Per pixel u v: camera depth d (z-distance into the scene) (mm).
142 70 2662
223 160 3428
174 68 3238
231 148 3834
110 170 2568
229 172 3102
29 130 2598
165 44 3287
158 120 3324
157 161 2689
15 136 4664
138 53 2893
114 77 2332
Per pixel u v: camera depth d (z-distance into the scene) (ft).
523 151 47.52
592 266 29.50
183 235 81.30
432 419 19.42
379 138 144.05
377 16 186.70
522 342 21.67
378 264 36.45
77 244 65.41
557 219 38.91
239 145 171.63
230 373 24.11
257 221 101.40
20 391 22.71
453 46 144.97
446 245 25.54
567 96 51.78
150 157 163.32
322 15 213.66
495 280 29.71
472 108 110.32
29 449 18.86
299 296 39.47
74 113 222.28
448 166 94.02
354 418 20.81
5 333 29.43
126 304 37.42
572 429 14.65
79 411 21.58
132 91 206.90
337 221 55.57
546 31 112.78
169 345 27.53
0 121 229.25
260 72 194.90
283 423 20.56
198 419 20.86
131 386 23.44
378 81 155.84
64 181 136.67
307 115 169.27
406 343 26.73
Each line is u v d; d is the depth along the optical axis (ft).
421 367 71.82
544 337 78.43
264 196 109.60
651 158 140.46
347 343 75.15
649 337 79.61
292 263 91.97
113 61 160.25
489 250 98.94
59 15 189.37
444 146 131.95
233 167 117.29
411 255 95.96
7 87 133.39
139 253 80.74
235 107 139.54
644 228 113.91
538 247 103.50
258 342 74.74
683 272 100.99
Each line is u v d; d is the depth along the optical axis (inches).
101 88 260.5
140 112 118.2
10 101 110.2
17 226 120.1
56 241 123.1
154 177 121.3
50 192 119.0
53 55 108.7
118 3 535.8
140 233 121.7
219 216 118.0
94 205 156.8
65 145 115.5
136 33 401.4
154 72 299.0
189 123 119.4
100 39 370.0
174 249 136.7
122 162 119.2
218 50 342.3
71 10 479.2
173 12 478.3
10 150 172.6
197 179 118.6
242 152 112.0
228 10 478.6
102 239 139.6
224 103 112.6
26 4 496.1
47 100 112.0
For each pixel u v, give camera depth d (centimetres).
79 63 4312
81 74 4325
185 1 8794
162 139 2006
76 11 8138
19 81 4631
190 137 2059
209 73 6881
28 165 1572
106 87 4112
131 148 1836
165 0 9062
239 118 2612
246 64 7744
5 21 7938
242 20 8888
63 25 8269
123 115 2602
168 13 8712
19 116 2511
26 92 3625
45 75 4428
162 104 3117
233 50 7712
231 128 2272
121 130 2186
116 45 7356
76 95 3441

* * *

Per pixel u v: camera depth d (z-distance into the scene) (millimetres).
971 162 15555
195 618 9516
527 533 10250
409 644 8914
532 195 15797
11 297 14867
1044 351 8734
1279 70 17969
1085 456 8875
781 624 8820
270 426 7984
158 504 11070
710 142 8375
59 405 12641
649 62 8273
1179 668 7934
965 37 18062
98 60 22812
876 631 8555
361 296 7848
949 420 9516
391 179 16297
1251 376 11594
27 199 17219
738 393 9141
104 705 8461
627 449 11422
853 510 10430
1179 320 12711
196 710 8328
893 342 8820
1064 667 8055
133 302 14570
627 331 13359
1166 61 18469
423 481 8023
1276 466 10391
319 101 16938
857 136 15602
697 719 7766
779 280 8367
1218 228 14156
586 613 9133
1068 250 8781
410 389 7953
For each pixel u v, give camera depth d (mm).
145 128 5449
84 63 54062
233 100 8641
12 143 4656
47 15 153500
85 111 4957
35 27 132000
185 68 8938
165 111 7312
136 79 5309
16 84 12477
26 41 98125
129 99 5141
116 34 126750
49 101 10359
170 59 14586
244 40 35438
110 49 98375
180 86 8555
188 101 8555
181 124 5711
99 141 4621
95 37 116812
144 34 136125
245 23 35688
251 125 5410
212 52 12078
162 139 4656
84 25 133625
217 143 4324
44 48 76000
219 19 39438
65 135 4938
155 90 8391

---

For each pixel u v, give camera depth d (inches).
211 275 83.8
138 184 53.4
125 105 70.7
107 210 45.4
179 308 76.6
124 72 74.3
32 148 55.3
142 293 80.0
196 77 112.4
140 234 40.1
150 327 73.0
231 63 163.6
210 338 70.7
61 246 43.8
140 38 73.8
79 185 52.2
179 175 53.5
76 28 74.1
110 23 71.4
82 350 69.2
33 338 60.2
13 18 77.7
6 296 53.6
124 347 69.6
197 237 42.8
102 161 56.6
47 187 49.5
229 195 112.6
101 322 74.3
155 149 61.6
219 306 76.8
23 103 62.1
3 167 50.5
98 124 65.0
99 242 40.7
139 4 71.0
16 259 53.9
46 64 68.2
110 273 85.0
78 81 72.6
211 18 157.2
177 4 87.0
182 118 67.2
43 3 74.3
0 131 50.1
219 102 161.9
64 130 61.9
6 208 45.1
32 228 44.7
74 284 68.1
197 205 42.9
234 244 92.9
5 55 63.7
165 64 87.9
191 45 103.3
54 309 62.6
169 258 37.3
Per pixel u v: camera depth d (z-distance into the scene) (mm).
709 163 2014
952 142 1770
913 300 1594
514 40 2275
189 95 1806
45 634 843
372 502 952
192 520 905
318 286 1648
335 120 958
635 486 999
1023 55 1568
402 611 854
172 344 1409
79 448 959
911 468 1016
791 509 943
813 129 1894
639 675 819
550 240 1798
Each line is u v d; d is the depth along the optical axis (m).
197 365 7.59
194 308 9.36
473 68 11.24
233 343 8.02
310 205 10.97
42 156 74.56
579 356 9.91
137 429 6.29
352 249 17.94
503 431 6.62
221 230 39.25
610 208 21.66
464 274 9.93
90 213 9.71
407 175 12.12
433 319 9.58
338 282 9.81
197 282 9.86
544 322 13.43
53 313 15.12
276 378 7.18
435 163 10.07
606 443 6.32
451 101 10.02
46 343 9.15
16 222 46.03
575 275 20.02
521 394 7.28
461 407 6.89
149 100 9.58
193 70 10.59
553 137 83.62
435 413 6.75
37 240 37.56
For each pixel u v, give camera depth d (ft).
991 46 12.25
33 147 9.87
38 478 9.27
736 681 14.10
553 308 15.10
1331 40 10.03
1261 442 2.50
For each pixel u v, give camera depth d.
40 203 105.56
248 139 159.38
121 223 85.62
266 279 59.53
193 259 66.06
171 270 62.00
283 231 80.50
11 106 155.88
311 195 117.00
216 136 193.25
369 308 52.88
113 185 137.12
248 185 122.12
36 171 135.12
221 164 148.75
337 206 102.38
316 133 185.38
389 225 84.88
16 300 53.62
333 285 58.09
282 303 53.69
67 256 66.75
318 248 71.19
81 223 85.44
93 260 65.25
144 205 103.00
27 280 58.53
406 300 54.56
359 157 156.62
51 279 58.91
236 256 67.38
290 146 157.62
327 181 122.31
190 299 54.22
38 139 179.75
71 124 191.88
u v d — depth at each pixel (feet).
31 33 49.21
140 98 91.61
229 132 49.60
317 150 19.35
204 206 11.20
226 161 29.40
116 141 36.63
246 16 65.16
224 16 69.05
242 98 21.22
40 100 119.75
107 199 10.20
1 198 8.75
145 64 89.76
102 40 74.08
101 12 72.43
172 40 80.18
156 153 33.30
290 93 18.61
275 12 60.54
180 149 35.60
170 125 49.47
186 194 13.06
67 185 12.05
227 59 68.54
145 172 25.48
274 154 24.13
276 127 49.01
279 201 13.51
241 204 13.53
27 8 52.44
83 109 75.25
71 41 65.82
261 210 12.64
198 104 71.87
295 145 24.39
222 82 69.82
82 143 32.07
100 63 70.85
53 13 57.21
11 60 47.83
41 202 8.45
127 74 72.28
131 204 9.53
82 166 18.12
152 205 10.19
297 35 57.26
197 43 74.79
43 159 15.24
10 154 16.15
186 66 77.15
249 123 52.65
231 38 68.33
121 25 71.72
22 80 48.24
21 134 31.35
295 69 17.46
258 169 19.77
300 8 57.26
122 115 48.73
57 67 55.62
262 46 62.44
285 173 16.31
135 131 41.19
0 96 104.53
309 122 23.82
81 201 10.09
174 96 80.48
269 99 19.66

§ **PROBLEM DESCRIPTION**:
Each line in the material above that mentions the word "inches" must be copied.

§ **WRITTEN RESPONSE**:
Each line is u v d; d is the depth along the optical axis (inches).
For each pixel u v, give camera depth d (inches).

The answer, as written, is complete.